High Availability Daemon (HAD)

The HAD tracks all changes within the cluster configuration and resource status by communicating with GAB. Think of HAD as the manager of the resource agents. A companion daemon called hashadow moniotrs HAD and if HAD fails hashadow attempts to restart it. Like wise if hashadow daemon dies HAD will restart it. HAD maintains the cluster state information. HAD uses the main.cf file to build the cluster information in memory and is also responsible for updating the configuration in memory.

VCS architecture

So putting the above altogether we get:

• Agents monitor resources on each system and provide status to HAD on the local system

• HAD on each system send status information to GAB

• GAB broadcasts configuration information to all cluster members

• LLT transports all cluster communications to all cluster nodes

• HAD on each node takes corrective action, such as failover, when necessary

Service Groups

There are three types of service groups:

• Failover - The service group runs on one system at any one time.

• Parallel - The service group can run simultaneously pn more than one system at any time.

• Hybrid - A hybrid service group is a combination of a failover service group and a parallel service group used in VCS 4.0 replicated data clusters, which are based on Veritas Volume Replicator.

When a service group appears to be suspended while being brought online you can flush the service group to enable corrective action. Flushing a service group stops VCS from attempting to bring resources online or take them offline and clears any internal wait states.

Resources

Resources are objects that related to hardware and software, VCS controls these resources through these actions:

• Bringing resource online (starting)

• Taking resource offline (stopping)

• Monitoring a resource (probing)

When you link a parent resource to a child resource, the dependency becomes a component of the service group configuration. You can view the dependencies at the bottom of the main.cf file.

Proxy Resource

A proxy resource allows multiple service groups to monitor the same network interface. This reduces the network traffic that would result from having multiple NIC resources in different service groups monitoring the same interface.

○ ○ ○ ○

WHAT YOU NEED TO DO
(A) List every type of service group that the VCS excerpt identifies.
(B) According to the VCS excerpt, which file does HAD use to build the cluster information in memory?
(C) Write a continuation of the VCS excerpt, picking up after its final sentence on the proxy resource.
The rows that follow have no connection to the VCS excerpt.

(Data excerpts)
○ ○ ○ ○

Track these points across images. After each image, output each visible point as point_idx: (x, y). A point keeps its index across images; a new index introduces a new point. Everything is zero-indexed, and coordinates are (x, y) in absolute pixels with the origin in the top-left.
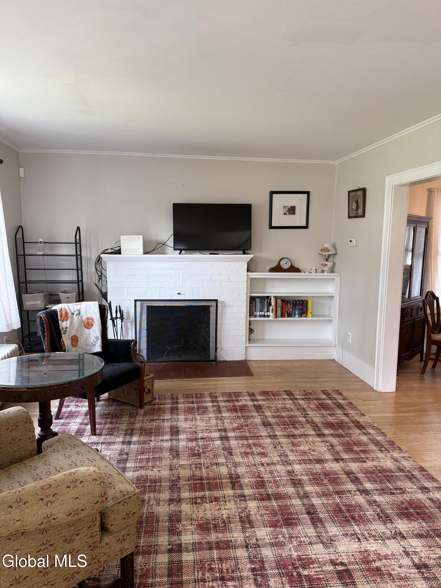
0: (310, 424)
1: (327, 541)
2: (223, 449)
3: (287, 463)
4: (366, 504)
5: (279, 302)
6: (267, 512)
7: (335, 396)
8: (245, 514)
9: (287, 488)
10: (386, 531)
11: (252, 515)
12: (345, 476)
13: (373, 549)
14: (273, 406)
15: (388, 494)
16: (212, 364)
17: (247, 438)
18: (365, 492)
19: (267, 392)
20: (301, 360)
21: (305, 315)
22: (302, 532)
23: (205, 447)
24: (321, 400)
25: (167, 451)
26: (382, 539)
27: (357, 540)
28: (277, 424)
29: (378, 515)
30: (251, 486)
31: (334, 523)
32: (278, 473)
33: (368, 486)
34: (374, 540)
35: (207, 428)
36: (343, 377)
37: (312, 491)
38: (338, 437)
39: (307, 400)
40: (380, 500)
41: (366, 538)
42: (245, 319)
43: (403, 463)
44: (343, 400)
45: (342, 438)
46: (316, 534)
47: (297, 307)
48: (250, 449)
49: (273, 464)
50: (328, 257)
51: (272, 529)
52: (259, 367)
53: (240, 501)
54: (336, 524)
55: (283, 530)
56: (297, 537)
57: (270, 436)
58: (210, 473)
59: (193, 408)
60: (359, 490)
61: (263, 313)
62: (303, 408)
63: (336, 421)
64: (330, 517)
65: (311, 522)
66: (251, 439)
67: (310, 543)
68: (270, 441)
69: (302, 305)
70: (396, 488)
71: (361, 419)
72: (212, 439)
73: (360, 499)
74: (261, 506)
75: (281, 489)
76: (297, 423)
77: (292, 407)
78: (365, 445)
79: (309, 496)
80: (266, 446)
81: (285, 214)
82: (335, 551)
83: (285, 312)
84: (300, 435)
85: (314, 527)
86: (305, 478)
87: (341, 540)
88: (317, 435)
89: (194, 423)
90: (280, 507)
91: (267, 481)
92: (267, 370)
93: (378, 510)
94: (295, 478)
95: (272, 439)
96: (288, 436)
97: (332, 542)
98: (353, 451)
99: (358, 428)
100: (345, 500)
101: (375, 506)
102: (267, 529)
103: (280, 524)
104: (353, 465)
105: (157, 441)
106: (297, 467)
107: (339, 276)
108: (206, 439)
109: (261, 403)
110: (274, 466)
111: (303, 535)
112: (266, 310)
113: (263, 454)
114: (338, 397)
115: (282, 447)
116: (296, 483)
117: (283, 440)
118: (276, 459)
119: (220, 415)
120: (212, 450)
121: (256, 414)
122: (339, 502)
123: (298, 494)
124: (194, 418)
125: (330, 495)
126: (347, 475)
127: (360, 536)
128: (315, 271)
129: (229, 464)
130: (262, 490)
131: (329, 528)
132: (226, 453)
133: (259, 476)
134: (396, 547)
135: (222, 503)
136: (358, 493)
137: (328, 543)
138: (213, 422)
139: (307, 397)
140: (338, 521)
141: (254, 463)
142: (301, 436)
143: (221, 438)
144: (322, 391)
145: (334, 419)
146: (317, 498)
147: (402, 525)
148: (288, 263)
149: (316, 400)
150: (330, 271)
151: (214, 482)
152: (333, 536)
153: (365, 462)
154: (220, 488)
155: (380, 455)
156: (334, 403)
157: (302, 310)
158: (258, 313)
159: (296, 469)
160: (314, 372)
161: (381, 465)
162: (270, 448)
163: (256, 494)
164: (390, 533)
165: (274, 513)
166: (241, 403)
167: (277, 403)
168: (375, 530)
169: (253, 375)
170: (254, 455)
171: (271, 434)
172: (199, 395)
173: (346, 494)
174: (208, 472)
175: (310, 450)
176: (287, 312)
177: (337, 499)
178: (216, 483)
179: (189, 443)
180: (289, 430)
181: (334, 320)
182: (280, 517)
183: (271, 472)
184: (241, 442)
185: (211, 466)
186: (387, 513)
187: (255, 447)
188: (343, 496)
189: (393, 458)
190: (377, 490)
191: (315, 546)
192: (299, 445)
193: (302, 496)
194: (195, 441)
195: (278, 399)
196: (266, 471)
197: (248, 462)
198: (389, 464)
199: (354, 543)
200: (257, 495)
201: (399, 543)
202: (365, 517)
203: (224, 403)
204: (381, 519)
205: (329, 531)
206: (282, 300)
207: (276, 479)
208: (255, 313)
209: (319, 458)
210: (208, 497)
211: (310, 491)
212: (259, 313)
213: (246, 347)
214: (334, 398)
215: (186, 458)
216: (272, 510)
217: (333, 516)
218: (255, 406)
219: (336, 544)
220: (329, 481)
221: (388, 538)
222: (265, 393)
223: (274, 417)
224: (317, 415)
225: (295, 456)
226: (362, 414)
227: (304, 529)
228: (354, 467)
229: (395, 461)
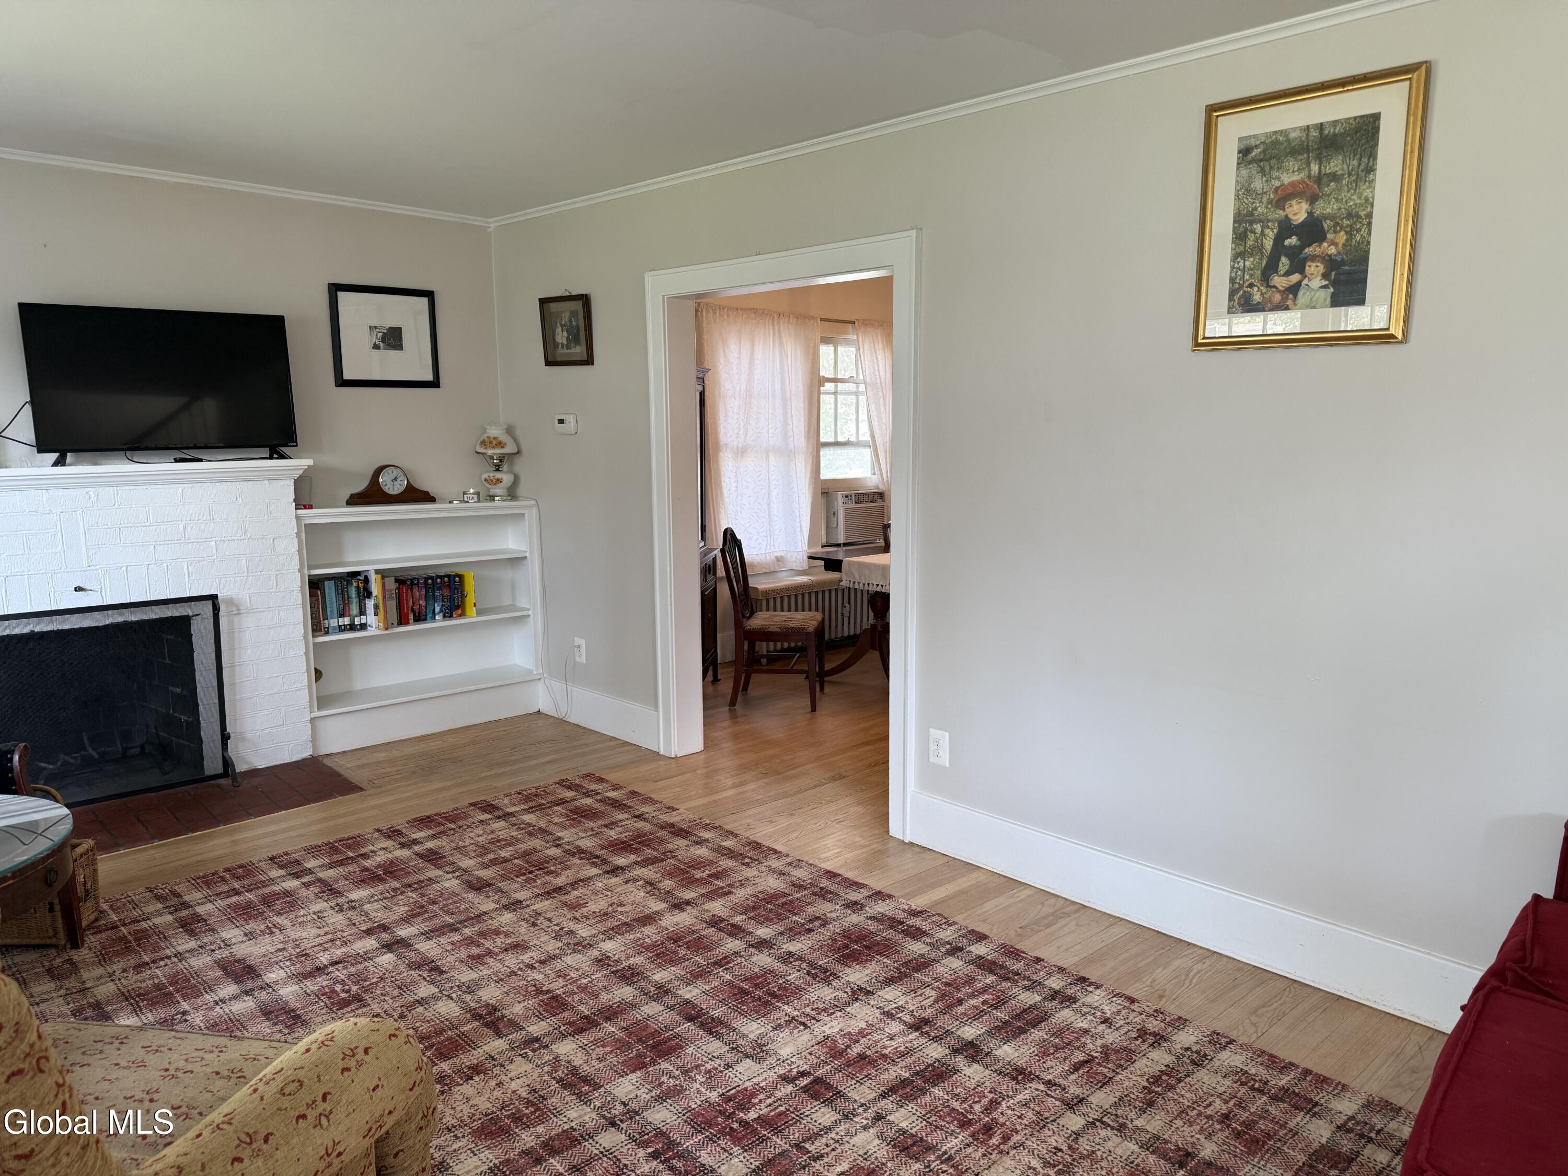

○ ○ ○ ○

LIST OF ANSWERS
(A) Failover, Parallel, Hybrid

(B) The main.cf file.

(C)
Phantom Resource

The phantom resource is used to report the actual status of a service group that consists of only persistent resources. A service group shows an online status only when all of its nonpersistent resources are online. Therefore, if a service group has only persistent resources (network interface), VCS considers the group offline, even if the persistent resources are running properly. By adding a phantom resource, the status of the service group is hsown as online.

scsi-initiator-id

All node within the cluster must have a unique scsi-initiator-id, to set the scsi-initiator-id follow below:

1. At the OBP set the scsi-initiator-id to 6

| |OK> setenv scsi-initiator-id 6 |

| |OK> printenv scsi-initiator-id |

| | |

2. When the server has booted create and enter the following in /kernel/drv/glm.conf

|  |name="glm" parent=/pci@1f,4000 |

| |unit-address="5" |

| |scsi-initiator-id=6;  |

3. To check that the scsi-initiator-id has been set use the following command

|  |# prtconf -v          # search through the listing finding scsi-initiator-id ( Solaris ) |

Installation

Before you install VCS make sure you have the following prepared:

• Cluster Name

• Unique ID Number

• Hostnames of the servers

• Devices names of the network interfaces for the private networks

• Root access

• Able to perform remote shell from all systems (.rhosts file requires updating)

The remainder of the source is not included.